--- PROBLEM REQUIREMENTS ---
Every line below that has the string "independence" needs to be copied.

--- SUPPLIED MATERIAL ---
▼▼▼

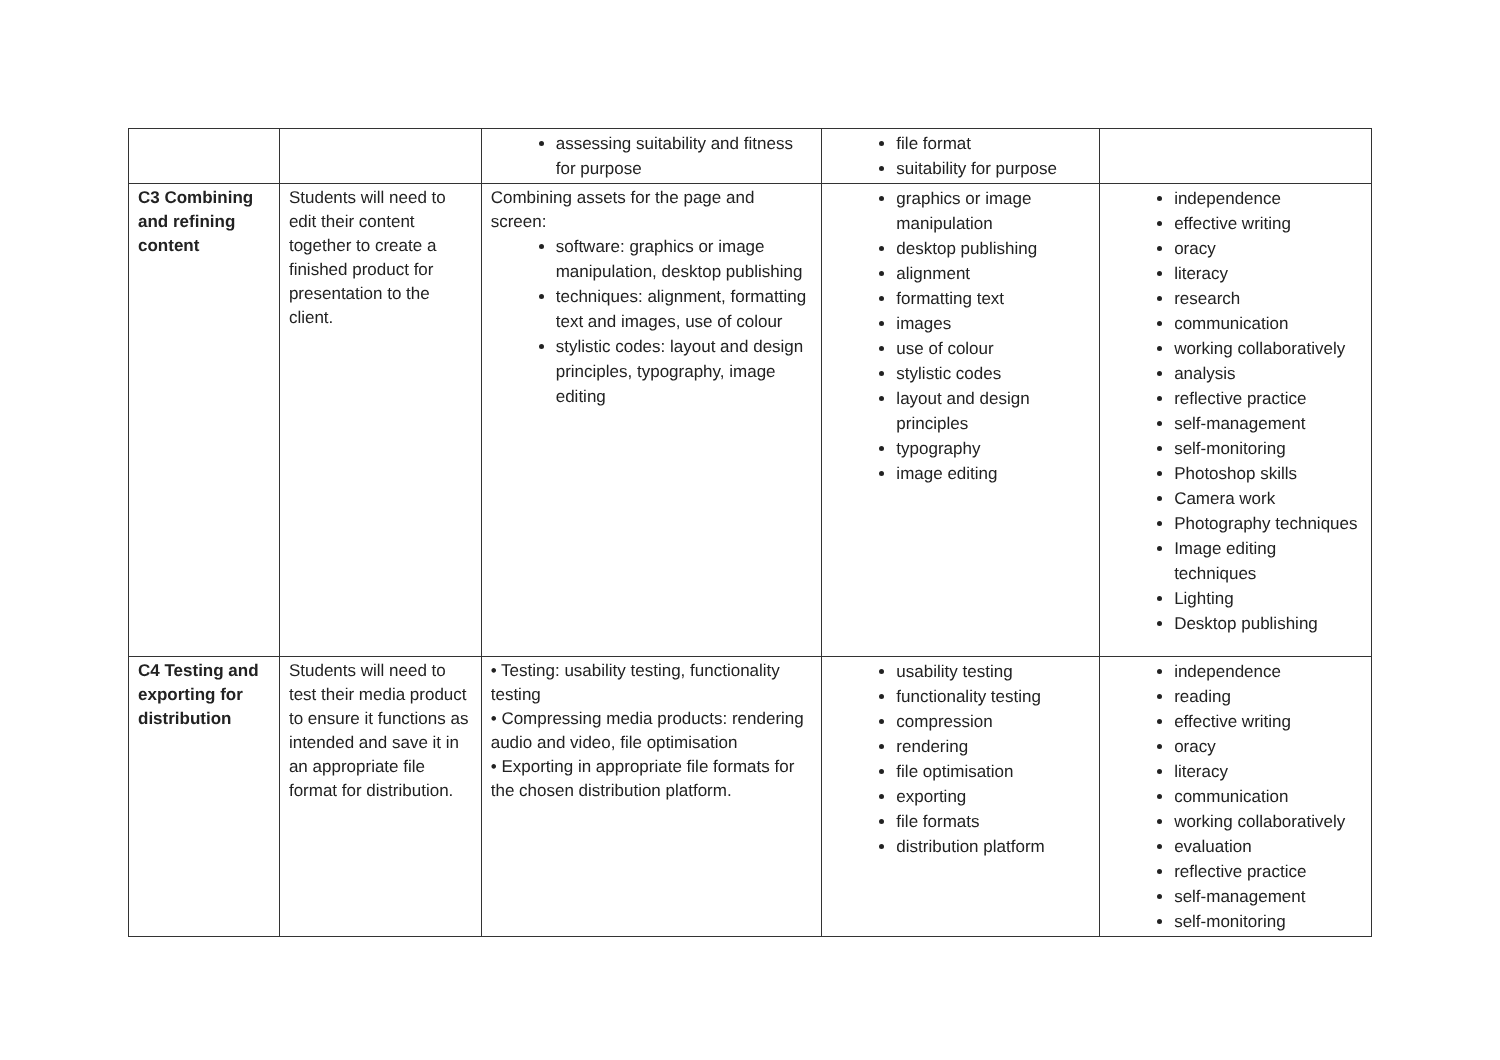| | | assessing suitability and fitness for purpose | file format suitability for purpose | |
| C3 Combining and refining content | Students will need to edit their content together to create a finished product for presentation to the client. | Combining assets for the page and screen: software: graphics or image manipulation, desktop publishing techniques: alignment, formatting text and images, use of colour stylistic codes: layout and design principles, typography, image editing | graphics or image manipulation desktop publishing alignment formatting text images use of colour stylistic codes layout and design principles typography image editing | independence effective writing oracy literacy research communication working collaboratively analysis reflective practice self-management self-monitoring Photoshop skills Camera work Photography techniques Image editing techniques Lighting Desktop publishing |
| C4 Testing and exporting for distribution | Students will need to test their media product to ensure it functions as intended and save it in an appropriate file format for distribution. | • Testing: usability testing, functionality testing • Compressing media products: rendering audio and video, file optimisation • Exporting in appropriate file formats for the chosen distribution platform. | usability testing functionality testing compression rendering file optimisation exporting file formats distribution platform | independence reading effective writing oracy literacy communication working collaboratively evaluation reflective practice self-management self-monitoring |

▲▲▲

--- REPLY TO THE TASK ---
| C3 Combining and refining content | Students will need to edit their content together to create a finished product for presentation to the client. | Combining assets for the page and screen: software: graphics or image manipulation, desktop publishing techniques: alignment, formatting text and images, use of colour stylistic codes: layout and design principles, typography, image editing | graphics or image manipulation desktop publishing alignment formatting text images use of colour stylistic codes layout and design principles typography image editing | independence effective writing oracy literacy research communication working collaboratively analysis reflective practice self-management self-monitoring Photoshop skills Camera work Photography techniques Image editing techniques Lighting Desktop publishing |
| C4 Testing and exporting for distribution | Students will need to test their media product to ensure it functions as intended and save it in an appropriate file format for distribution. | • Testing: usability testing, functionality testing • Compressing media products: rendering audio and video, file optimisation • Exporting in appropriate file formats for the chosen distribution platform. | usability testing functionality testing compression rendering file optimisation exporting file formats distribution platform | independence reading effective writing oracy literacy communication working collaboratively evaluation reflective practice self-management self-monitoring |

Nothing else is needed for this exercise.